Million Dollar Baby de Clint Eastwood - 2004
Le mélodrame est une alchimie hyper-fine : si on sait doser, ça peut être une tuerie (The Bridges of Madison County) ; si on en fait trop, ça devient risible (Million Dollar Baby). On ne peut pas dire que le gars Clint se ménage sur ce film, qui sur sang et eau pour nous faire verser notre larme à la fin. Mais trop c'est trop : on reste de marbre devant ce scénario cousu de filin blanc, devant ce jeu d'acteurs usé jusqu'à la corde et devant ces effets attendus de bout en bout. On sait toujours 10 minutes avant les personnages ce qui va se passer : Clint en vieil entraîneur de boxe qui refuse de s'occuper de la jeune nana qui sollicite son aide ? On sait qu'il va accepter dans trois scènes. La boxeuse qui gravit les marches du succès ? On sait que la méchante Allemande (au jeu aussi fin que Christian Clavier) va lui faire sa fête. La malade qui supplie en vain qu'on l'achève sur son lit de souffrance ? Préparez la machine qui fait biiiiip. Etc. Certes, on rétorquera que ça fait partie du charme de nous entendre conter toujours la même histoire, comme à des enfants, et que le plaisir est aussi dans les vieilles recettes éprouvées.
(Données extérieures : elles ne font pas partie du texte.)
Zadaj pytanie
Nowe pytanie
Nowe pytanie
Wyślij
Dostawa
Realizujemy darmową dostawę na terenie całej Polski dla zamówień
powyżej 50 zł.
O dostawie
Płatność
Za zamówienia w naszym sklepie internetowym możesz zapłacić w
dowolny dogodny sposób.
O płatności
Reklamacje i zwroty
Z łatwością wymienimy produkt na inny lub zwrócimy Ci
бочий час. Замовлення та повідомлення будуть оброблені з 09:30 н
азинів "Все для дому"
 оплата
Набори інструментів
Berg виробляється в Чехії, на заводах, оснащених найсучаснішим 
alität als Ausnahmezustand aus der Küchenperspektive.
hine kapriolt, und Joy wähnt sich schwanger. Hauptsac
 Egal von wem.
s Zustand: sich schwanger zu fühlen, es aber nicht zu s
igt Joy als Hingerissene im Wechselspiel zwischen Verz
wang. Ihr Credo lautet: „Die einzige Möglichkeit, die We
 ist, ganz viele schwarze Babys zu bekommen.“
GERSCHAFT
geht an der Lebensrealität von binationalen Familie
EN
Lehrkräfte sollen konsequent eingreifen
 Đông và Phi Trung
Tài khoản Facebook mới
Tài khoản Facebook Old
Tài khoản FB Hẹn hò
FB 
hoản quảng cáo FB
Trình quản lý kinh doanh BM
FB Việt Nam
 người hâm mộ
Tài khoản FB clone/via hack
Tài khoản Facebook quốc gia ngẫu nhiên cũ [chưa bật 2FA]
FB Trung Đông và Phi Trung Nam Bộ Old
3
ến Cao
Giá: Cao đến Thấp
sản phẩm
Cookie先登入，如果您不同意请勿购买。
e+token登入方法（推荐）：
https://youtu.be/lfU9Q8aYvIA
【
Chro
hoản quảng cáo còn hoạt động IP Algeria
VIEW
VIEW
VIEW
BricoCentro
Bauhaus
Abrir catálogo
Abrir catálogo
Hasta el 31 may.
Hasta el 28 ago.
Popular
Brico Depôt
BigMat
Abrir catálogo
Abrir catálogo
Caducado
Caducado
Oui, sauf qu'on n'est plus des enfants, contrairement à ce que Clint semble penser, soulignant jusqu'à la caricature les caractères de ses personnages (une Hilary Swank en Heidi simplette, un Morgan Freeman en vieux briscard éternel, une mère indigne digne d'un Walt Disney, un jeune boxeur débile mental complètement invraisemblable, un Clint dans ses pantoufles). Le film appuie tellement sur ses règles de grammaire à l'ancienne qu'on finit par en voir les coutures.
Alors bien sûr, il y a encore de très belles choses là-dedans : la photo de Tom Stern, bien entendu toute en clair-obscur (sinon c'est pas du Eastwood) ; la façon de filmer les combats de boxe, impeccablement claire et lisible, qui nous plonge en immersion dans les subtilités du sport, dans sa technique ; un passage parfois intéressant du mélodrame hollywoodien vers la tragédie grecque. Mais ça ne suffit pas : on somnole devant ce film boursouflé et inutile, archétype de ce que fait Eastwood quand il en fait trop.